**BRANO FORNITO:**

---

Tutte le loro opere le fanno per essere ammirati dalla gente: allargano i loro filattèri e allungano le frange; si compiacciono dei posti d’onore nei banchetti, dei primi seggi nelle sinagoghe, dei saluti nelle piazze, come anche di essere chiamati “rabbì” dalla gente.
Ma voi non fatevi chiamare “rabbì”, perché uno solo è il vostro Maestro e voi siete tutti fratelli. E non chiamate “padre” nessuno di voi sulla terra, perché uno solo è il Padre vostro, quello celeste. E non fatevi chiamare “guide”, perché uno solo è la vostra Guida, il Cristo.
Chi tra voi è più grande, sarà vostro servo; chi invece si esalterà, sarà umiliato e chi si umilierà sarà esaltato».

Gesù nella pericope evangelica odierna parla con indignazione profetica. Egli ha sempre smascherato la menzogna che ha trovato lungo il suo cammino quotidiano, ma non lo ha mai fatto con così tanta violenza come quella che, al contrario, ha riservato agli «scribi e i farisei», ossia ai capi religiosi. Mai avvalorò il comportamento di coloro che erano seduti in mezzo al popolo «sulla cattedra di Mosè» per esigere dagli altri ciò essi non vivevano. Il suo discorso rivolto alla gente e ai suoi discepoli fu una dura critica ai leader religiosi di Israele.

---

**CONSEGNE:**
**1)** Riporta testualmente la parte del brano fornito che inizia con "Ma voi non fatevi" e termina con "Guida, il Cristo.".
**2)** Secondo il brano fornito, per quale motivo non ci si deve far chiamare "guide"?

**DATI FORNITI:**
---

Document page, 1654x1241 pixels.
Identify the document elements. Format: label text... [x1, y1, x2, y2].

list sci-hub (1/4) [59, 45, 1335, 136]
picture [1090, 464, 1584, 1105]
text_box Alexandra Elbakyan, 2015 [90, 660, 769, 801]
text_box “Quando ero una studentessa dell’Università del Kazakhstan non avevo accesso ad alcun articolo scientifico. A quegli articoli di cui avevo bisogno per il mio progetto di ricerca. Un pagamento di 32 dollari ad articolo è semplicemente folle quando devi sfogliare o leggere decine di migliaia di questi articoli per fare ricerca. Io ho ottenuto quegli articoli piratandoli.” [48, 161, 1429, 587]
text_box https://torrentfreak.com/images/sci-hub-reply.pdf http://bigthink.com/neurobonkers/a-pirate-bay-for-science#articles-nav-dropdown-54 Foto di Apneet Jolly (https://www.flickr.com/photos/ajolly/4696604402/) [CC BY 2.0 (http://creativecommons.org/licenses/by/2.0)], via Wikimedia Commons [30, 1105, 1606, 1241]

---

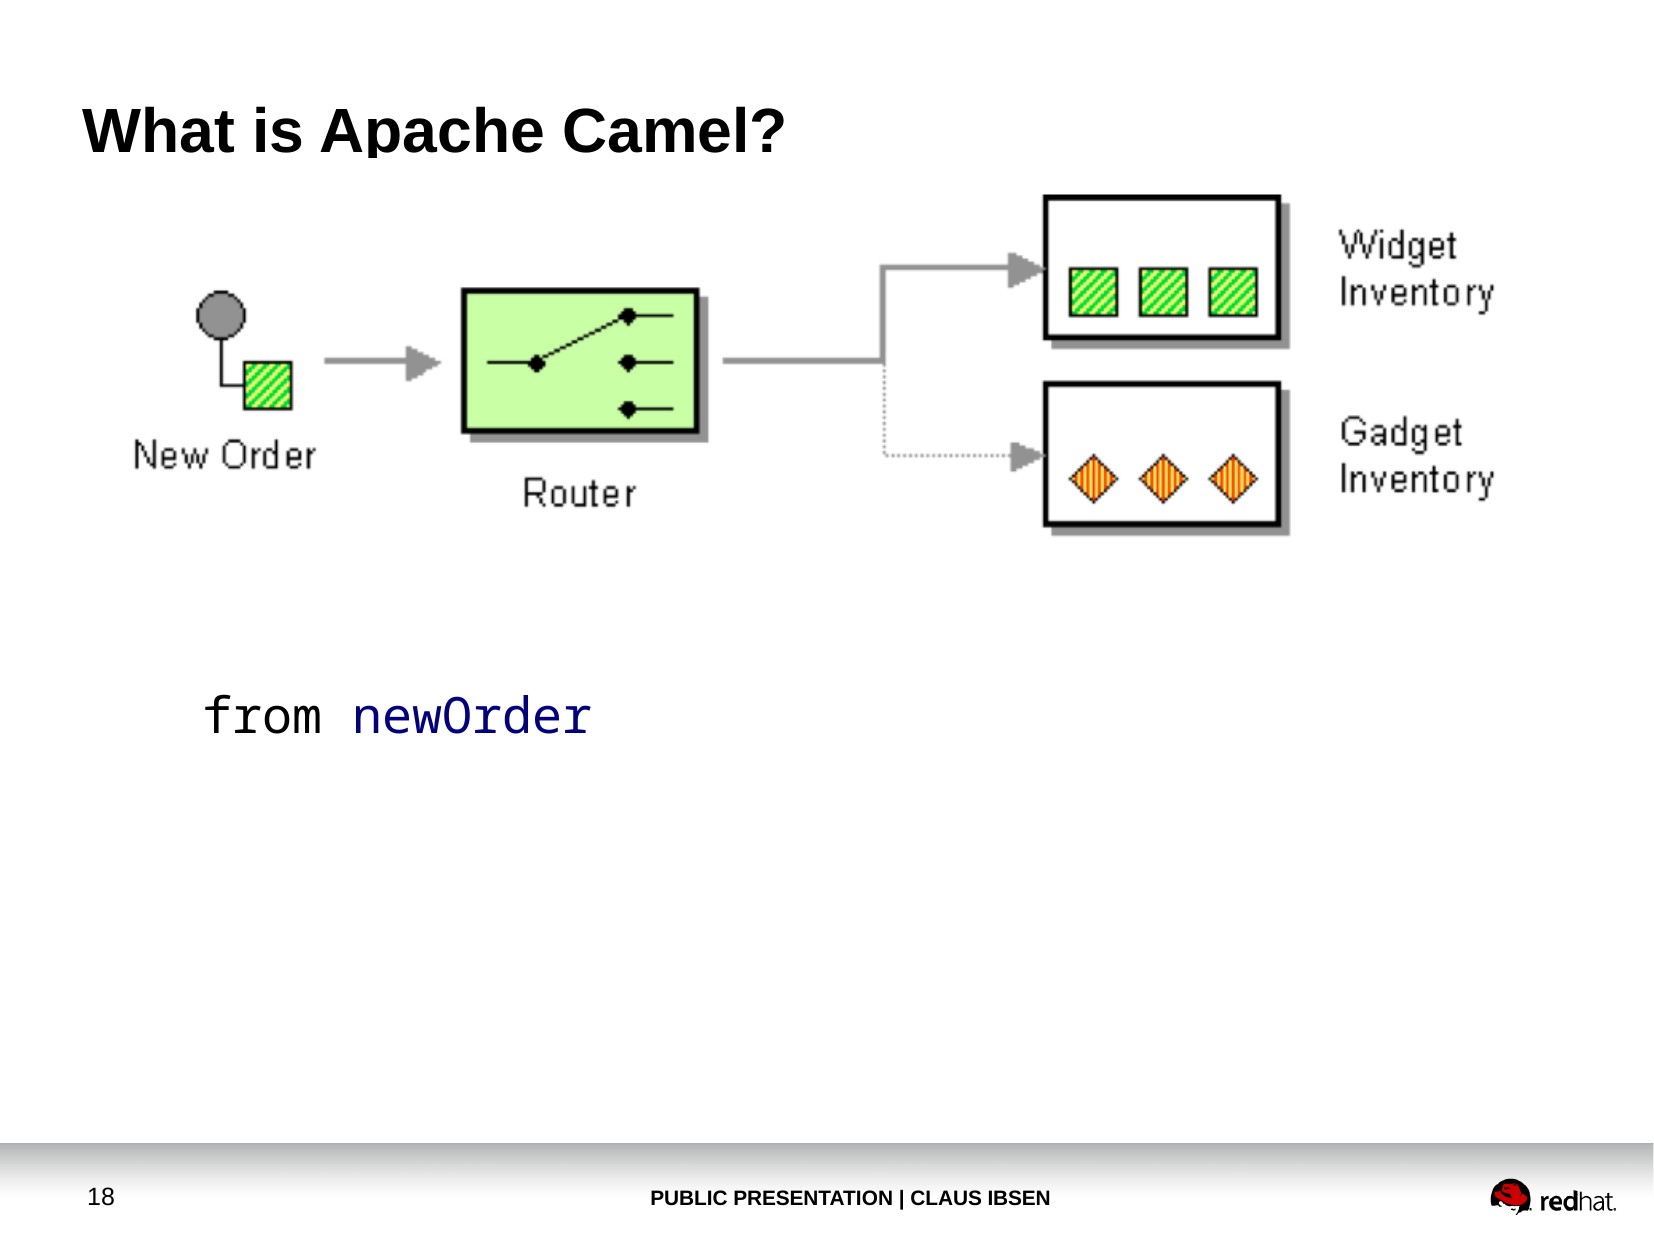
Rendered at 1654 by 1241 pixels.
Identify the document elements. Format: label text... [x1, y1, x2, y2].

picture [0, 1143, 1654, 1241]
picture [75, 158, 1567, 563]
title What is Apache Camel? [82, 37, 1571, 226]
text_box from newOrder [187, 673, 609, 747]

---

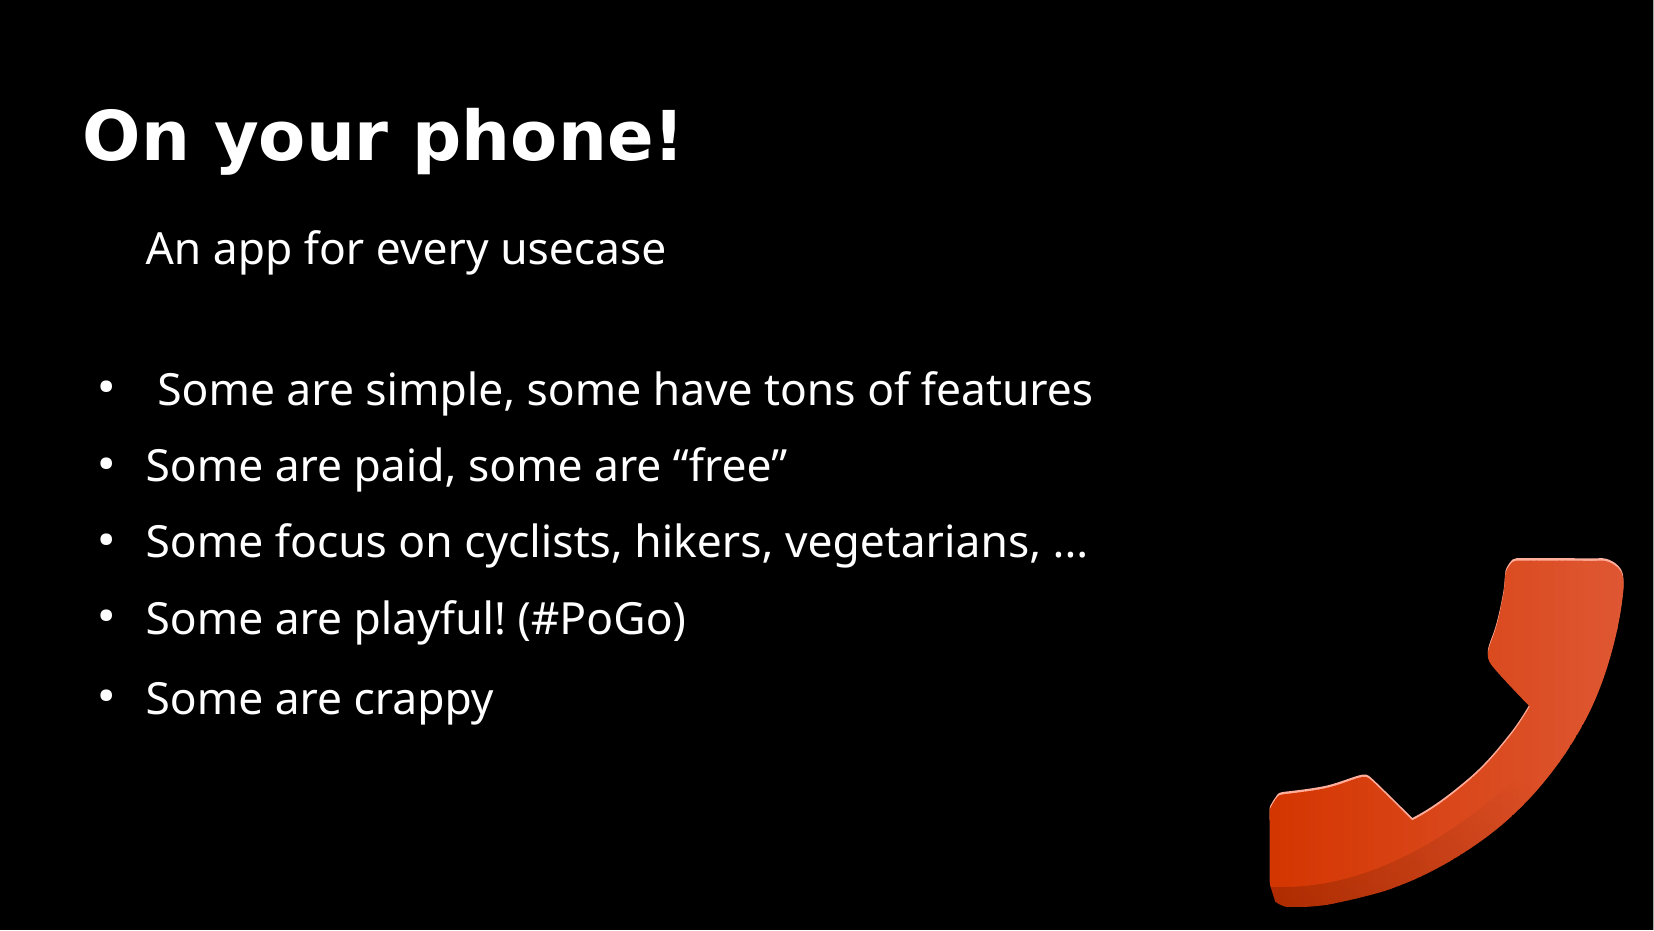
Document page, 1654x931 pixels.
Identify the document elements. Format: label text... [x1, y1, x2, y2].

---

**RISULTATI PER CONSEGNA:**
**1)**
Ma voi non fatevi chiamare “rabbì”, perché uno solo è il vostro Maestro e voi siete tutti fratelli. E non chiamate “padre” nessuno di voi sulla terra, perché uno solo è il Padre vostro, quello celeste. E non fatevi chiamare “guide”, perché uno solo è la vostra Guida, il Cristo.

**2)** Perché uno solo è la vostra Guida, il Cristo.